Design specialists dream up the unexpected to help Microsoft get a foothold in the living room. Photo gallery: Redesigning Microsoft's look and feel

Wood paneling and chrome made your dad's station wagon look like a million bucks, and they might also be just the ticket for Microsoft's fledgling effort to put a Media Center PC in every living room.

Those materials dominate one of two sample designs for a new style of Media Center PC, commissioned by Microsoft's eHome division from One & Co., a San Francisco engineering and design company.

One & Co. partner Jonah Becker explained that Microsoft wanted a PC design that an enlightened homeowner might want to have sitting in the middle of a living room, as opposed to stuffed into the back of entertainment center. That's important if consumers are to be comfortable using the PC for the "2-foot experience"--typical PC activities such as downloading and organizing photos and music clips--as well as the more laid-back "10-foot experience" of watching TV or running a slideshow.

Current Media Center PC designs don't handle the 2-foot part very well, Becker said, because they look too dorky for most folks to put next to the couch.

"The existing Media Center PCs are based on existing designs," Becker said. "(PC makers are) not thinking about what it means to have a PC in the living room from an interaction standpoint or an aesthetic standpoint."

Microsoft earlier this week launched a new version of its entertainment-oriented software, Windows XP Media Center Edition 2005, with expanded support for interactive television and other functions.
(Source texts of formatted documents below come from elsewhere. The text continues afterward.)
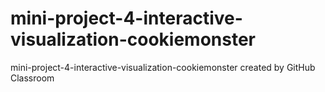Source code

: # mini-project-4-interactive-visualization-cookiemonster
mini-project-4-interactive-visualization-cookiemonster created by GitHub Classroom
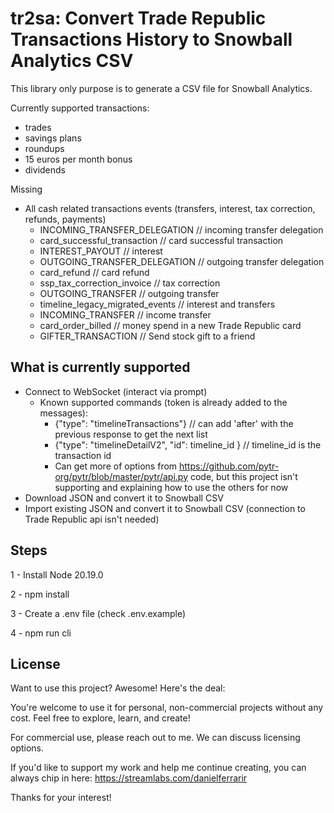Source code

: # tr2sa: Convert Trade Republic Transactions History to Snowball Analytics CSV

This library only purpose is to generate a CSV file for Snowball Analytics.

Currently supported transactions:

- trades
- savings plans
- roundups
- 15 euros per month bonus
- dividends

Missing

- All cash related transactions events (transfers, interest, tax correction, refunds, payments)
  - INCOMING_TRANSFER_DELEGATION // incoming transfer delegation
  - card_successful_transaction // card successful transaction
  - INTEREST_PAYOUT // interest
  - OUTGOING_TRANSFER_DELEGATION // outgoing transfer delegation
  - card_refund // card refund
  - ssp_tax_correction_invoice // tax correction
  - OUTGOING_TRANSFER // outgoing transfer
  - timeline_legacy_migrated_events // interest and transfers
  - INCOMING_TRANSFER // income transfer
  - card_order_billed // money spend in a new Trade Republic card
  - GIFTER_TRANSACTION // Send stock gift to a friend

## What is currently supported

- Connect to WebSocket (interact via prompt)
  - Known supported commands (token is already added to the messages):
    - {"type": "timelineTransactions"} // can add 'after' with the previous response to get the next list
    - {"type": "timelineDetailV2", "id": timeline_id } // timeline_id is the transaction id
    - Can get more of options from https://github.com/pytr-org/pytr/blob/master/pytr/api.py code, but this project isn't supporting and explaining how to use the others for now
- Download JSON and convert it to Snowball CSV
- Import existing JSON and convert it to Snowball CSV (connection to Trade Republic api isn't needed)

## Steps

1 - Install Node 20.19.0

2 - npm install

3 - Create a .env file (check .env.example)

4 - npm run cli

## License

Want to use this project? Awesome! Here's the deal:

You're welcome to use it for personal, non-commercial projects without any cost. Feel free to explore, learn, and create!

For commercial use, please reach out to me. We can discuss licensing options.

If you'd like to support my work and help me continue creating, you can always chip in here: https://streamlabs.com/danielferrarir

Thanks for your interest!
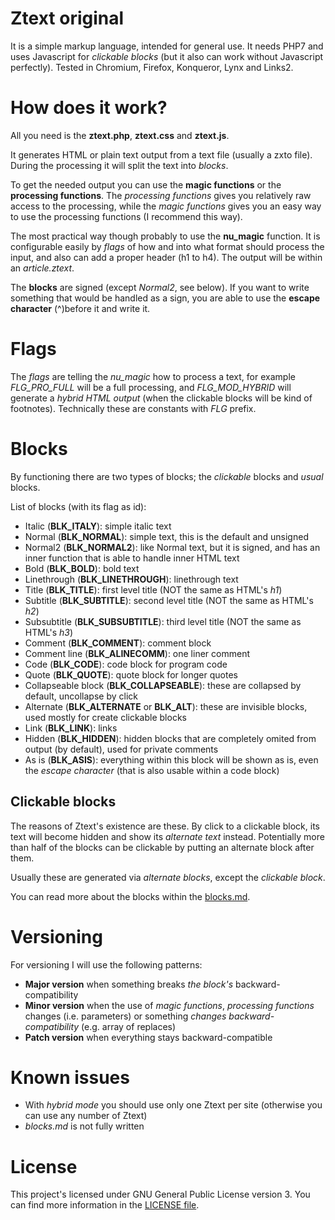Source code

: # Ztext original
It is a simple markup language, intended for general use. It needs PHP7 and uses Javascript for _clickable blocks_ (but it also can work without Javascript perfectly). Tested in Chromium, Firefox, Konqueror, Lynx and Links2.

# How does it work?
All you need is the __ztext.php__, __ztext.css__ and __ztext.js__.

It generates HTML or plain text output from a text file (usually a zxto file). During the processing it will split the text into _blocks_.

To get the needed output you can use the __magic functions__ or the __processing functions__. The _processing functions_ gives you relatively raw access to the processing, while the _magic functions_ gives you an easy way to use the processing functions (I recommend this way).

The most practical way though probably to use the __nu_magic__ function. It is configurable easily by _flags_ of how and into what format should process the input, and also can add a proper header (h1 to h4). The output will be within an _article.ztext_.

The __blocks__ are signed (except _Normal2_, see below). If you want to write something that would be handled as a sign, you are able to use the __escape character__ (^)before it and write it.

# Flags
The _flags_ are telling the _nu_magic_ how to process a text, for example *FLG_PRO_FULL* will be a full processing, and *FLG_MOD_HYBRID* will generate a _hybrid HTML output_ (when the clickable blocks will be kind of footnotes).
Technically these are constants with _FLG_ prefix.

# Blocks
By functioning there are two types of blocks; the _clickable_ blocks and _usual_ blocks.

List of blocks (with its flag as id):
- Italic (__BLK_ITALY__): simple italic text
- Normal (__BLK_NORMAL__): simple text, this is the default and unsigned
- Normal2 (__BLK_NORMAL2__): like Normal text, but it is signed, and has an inner function that is able to handle inner HTML text
- Bold (__BLK_BOLD__): bold text
- Linethrough (__BLK_LINETHROUGH__): linethrough text
- Title (__BLK_TITLE__): first level title (NOT the same as HTML's _h1_)
- Subtitle (__BLK_SUBTITLE__): second level title (NOT the same as HTML's _h2_)
- Subsubtitle (__BLK_SUBSUBTITLE__): third level title (NOT the same as HTML's _h3_)
- Comment (__BLK_COMMENT__): comment block
- Comment line (__BLK_ALINECOMM__): one liner comment
- Code (__BLK_CODE__): code block for program code
- Quote (__BLK_QUOTE__): quote block for longer quotes
- Collapseable block (__BLK_COLLAPSEABLE__): these are collapsed by default, uncollapse by click
- Alternate (__BLK_ALTERNATE__ or __BLK_ALT__): these are invisible blocks, used mostly for create clickable blocks
- Link (__BLK_LINK__): links
- Hidden (__BLK_HIDDEN__): hidden blocks that are completely omited from output (by default), used for private comments
- As is (__BLK_ASIS__): everything within this block will be shown as is, even the _escape character_ (that is also usable within a code block)

## Clickable blocks
The reasons of Ztext's existence are these. By click to a clickable block, its text will become hidden and show its _alternate text_ instead. Potentially more than half of the blocks can be clickable by putting an alternate block after them.

Usually these are generated via _alternate blocks_, except the _clickable block_.

You can read more about the blocks within the [blocks.md](blocks.md).

# Versioning
For versioning I will use the following patterns:
- __Major version__ when something breaks _the block's_ backward-compatibility
- __Minor version__ when the use of _magic functions_, _processing functions_ changes (i.e. parameters) or something _changes backward-compatibility_ (e.g. array of replaces)
- __Patch version__ when everything stays backward-compatible

# Known issues
- With _hybrid mode_ you should use only one Ztext per site (otherwise you can use any number of Ztext)
- _blocks.md_ is not fully written

# License
This project's licensed under GNU General Public License version 3. You can find more information in the [LICENSE file](LICENSE).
The original version of Media Center got off to a slow start, with about a million copies sold to date, but Microsoft is betting heavily on the operating system to keep it in the race to control the digital home.

PC makers, including Dell, Gateway, Hewlett-Packard, Sony and Toshiba, introduced a bevy of systems geared to the new software--machines that don't depart very far, if at all, from the traditional boxy PC format. Although Microsoft commissioned the One & Co. designs, it's up to computer makers to decide whether to adopt the new looks.

One of the designs from Becker's company looks more like a 1960s liquor cabinet than a PC, with its ovoid shape, chrome touches and built-in cupholder that doubles as a remote caddy. Becker said the design is intended to help PC makers start thinking of Media Center products as equal parts furniture and high-tech gadget.

"The idea was basically to create a product that's part of the living room, to reflect the materials and the aesthetic of that space," he said. "We wanted something that doesn't need to be hidden in the closet."

That prototype--it isn't actually a functioning PC--would use the television set as a display.

The design company's other prototype is a wall-mounted system with a removable 12-inch LCD screen; it can be managed from a distance with a remote control, or the screen can be detached to function as a tablet for someone relaxing on a couch. Becker said the idea is to have a display option suited to traditional PC tasks such as e-mail and Web surfing, tasks that are often clumsy at best when executed via the screen of a TV set.

"For the most part, Media Center is geared toward media," he said. "The idea with this is that you can also bring some of those common PC functions to the couch."